═════ Document section
I’d love to have reviewers join into the conversation about the book as it gets nearer to launch date. So please send me an email with a link to your book blog to join in.

Thanks very much, and feel free to link to this post in your own networks.

The Birthday of Birds and Birthdays

Birds and Birthdays has officially released into the wild.  It’s been available directly from the publisher for the past couple of weeks, but will be appearing in other marketplaces now, like Amazon.com (where they say it’ll take 1 to 3 weeks to get the book, but that’s only because they’ve just recently placed orders for stock with the publisher themselves).

Surprisingly and already, the book has received its first review yesterday as well!  It’s over at Tor.com, and it’s a good one.  So if you can’t take my (very biased) word that the book is good, take this reviewer’s.

I’m excited to have this book made real.  For a long time, I’d thought it would be very unlikely to find a publisher for it, even a small indie press, who might be interested in a collection of three short stories and one essay, centered around the surrealist art of three women from the early half of the 20th century. But while that was a realistic doubt, it proved not to be true.

For the next few weeks, I’m going to be occasionally blogging here and in some other places about the book, its conception, the process I went through in researching and writing of each of the stories, the artists whose paintings inspired these stories, and how I went about organizing the book itself.  It’s a small book, just a little over 100 pages, which seems as small as a grain of sand in a world where hugely huge epic page-turners pound the pavement around it.  But I’ve always been fond of small things, the contained and hermetically sealed worlds of snow globes and dioramas, and I know there are folks out there who like things like this too.  So I’m hopeful this small book might reach their attention, despite the clamor and bustle of the giants lumbering around it.
══════════
═════ Extracted information
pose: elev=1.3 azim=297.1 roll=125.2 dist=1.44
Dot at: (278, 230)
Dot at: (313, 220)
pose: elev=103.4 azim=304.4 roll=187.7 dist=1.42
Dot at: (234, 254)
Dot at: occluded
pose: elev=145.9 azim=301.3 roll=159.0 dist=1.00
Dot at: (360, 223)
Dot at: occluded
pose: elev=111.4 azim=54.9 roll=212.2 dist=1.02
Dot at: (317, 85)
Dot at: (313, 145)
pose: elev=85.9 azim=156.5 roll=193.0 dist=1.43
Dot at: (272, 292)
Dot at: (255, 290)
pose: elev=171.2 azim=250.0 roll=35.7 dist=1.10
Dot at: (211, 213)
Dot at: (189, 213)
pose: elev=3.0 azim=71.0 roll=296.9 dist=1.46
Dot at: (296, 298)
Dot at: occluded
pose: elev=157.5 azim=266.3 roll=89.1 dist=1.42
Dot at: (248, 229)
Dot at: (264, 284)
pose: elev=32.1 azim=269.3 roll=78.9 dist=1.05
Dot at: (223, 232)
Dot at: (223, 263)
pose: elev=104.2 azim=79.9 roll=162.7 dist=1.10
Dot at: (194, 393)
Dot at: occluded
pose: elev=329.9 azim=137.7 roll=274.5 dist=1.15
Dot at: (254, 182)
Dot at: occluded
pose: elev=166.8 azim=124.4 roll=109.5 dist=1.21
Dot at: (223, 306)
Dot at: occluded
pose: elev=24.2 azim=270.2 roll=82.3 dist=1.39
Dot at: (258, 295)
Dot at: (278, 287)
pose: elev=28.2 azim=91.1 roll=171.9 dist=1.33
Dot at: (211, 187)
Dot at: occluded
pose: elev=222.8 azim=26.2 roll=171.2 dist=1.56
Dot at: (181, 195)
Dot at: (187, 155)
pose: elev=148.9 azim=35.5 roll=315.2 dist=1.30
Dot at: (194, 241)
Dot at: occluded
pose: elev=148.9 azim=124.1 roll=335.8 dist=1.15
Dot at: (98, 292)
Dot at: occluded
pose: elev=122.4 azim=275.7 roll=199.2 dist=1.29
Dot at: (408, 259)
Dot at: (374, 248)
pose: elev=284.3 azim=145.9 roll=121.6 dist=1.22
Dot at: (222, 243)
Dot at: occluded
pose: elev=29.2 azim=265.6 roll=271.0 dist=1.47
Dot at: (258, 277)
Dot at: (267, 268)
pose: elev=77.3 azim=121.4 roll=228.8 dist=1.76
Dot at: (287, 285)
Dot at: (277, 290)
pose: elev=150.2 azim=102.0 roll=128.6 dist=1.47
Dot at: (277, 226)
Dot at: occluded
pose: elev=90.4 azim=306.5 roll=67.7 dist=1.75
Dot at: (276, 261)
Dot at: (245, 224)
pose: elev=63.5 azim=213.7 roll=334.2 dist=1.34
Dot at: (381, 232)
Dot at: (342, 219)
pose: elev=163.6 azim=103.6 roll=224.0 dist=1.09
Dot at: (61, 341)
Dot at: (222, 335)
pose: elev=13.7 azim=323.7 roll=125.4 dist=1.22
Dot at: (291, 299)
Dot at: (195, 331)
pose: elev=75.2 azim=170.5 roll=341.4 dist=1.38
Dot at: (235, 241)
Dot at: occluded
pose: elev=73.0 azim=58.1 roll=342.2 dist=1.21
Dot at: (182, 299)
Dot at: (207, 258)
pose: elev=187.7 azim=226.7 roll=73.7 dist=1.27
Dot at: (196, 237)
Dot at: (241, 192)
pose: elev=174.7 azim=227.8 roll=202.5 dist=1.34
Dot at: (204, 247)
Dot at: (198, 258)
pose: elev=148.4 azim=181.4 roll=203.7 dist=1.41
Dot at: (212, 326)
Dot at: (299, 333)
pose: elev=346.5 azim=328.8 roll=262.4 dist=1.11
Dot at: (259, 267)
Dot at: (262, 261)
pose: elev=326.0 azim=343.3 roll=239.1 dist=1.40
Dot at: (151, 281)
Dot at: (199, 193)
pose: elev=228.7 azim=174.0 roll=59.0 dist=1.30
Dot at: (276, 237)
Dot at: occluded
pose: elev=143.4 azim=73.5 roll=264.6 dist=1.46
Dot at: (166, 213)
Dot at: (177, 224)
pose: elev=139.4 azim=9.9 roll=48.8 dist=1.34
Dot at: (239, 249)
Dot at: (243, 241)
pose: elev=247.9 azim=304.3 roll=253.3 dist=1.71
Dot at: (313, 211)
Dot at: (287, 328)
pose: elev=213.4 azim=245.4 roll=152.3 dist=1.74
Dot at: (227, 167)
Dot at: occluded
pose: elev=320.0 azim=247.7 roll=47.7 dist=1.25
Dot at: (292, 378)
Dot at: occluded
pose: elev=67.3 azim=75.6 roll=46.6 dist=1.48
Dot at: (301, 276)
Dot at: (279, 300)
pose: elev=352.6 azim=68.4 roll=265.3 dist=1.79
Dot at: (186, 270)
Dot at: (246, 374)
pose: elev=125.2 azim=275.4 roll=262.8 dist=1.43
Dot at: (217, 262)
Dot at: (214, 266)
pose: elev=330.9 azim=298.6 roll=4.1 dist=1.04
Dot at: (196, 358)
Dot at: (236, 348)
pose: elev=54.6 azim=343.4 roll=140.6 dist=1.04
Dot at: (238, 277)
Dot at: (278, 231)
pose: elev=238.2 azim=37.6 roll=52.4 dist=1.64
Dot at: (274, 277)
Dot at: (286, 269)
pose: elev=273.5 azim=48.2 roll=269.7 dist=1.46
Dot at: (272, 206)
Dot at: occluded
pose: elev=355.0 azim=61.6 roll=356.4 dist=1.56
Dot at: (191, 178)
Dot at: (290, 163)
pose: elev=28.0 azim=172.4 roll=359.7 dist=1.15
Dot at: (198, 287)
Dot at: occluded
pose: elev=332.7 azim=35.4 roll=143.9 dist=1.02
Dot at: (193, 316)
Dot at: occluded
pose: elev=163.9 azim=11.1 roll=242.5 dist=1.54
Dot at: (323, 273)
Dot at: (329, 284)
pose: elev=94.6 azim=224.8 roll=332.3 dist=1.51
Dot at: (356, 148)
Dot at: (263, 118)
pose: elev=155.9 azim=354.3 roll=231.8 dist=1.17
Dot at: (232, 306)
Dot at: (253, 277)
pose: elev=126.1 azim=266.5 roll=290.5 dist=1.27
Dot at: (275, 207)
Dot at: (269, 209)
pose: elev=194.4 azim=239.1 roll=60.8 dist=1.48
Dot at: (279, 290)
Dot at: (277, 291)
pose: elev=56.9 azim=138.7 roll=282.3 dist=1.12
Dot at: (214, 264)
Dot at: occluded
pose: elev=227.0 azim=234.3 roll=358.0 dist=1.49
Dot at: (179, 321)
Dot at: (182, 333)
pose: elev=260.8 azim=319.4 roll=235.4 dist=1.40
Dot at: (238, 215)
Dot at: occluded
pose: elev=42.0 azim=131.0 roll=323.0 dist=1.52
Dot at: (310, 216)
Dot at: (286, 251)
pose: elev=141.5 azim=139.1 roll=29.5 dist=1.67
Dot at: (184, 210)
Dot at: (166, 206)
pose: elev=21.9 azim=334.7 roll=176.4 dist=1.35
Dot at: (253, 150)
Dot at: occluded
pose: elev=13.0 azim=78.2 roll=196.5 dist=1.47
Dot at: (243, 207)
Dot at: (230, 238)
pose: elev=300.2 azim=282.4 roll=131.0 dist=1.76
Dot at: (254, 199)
══════════
What needs to be done: Can you write out, word for word, the part of the Birds and Birthdays post starting with "I’m excited to" and going on through "to be true."?

Full response:
I’m excited to have this book made real.  For a long time, I’d thought it would be very unlikely to find a publisher for it, even a small indie press, who might be interested in a collection of three short stories and one essay, centered around the surrealist art of three women from the early half of the 20th century. But while that was a realistic doubt, it proved not to be true.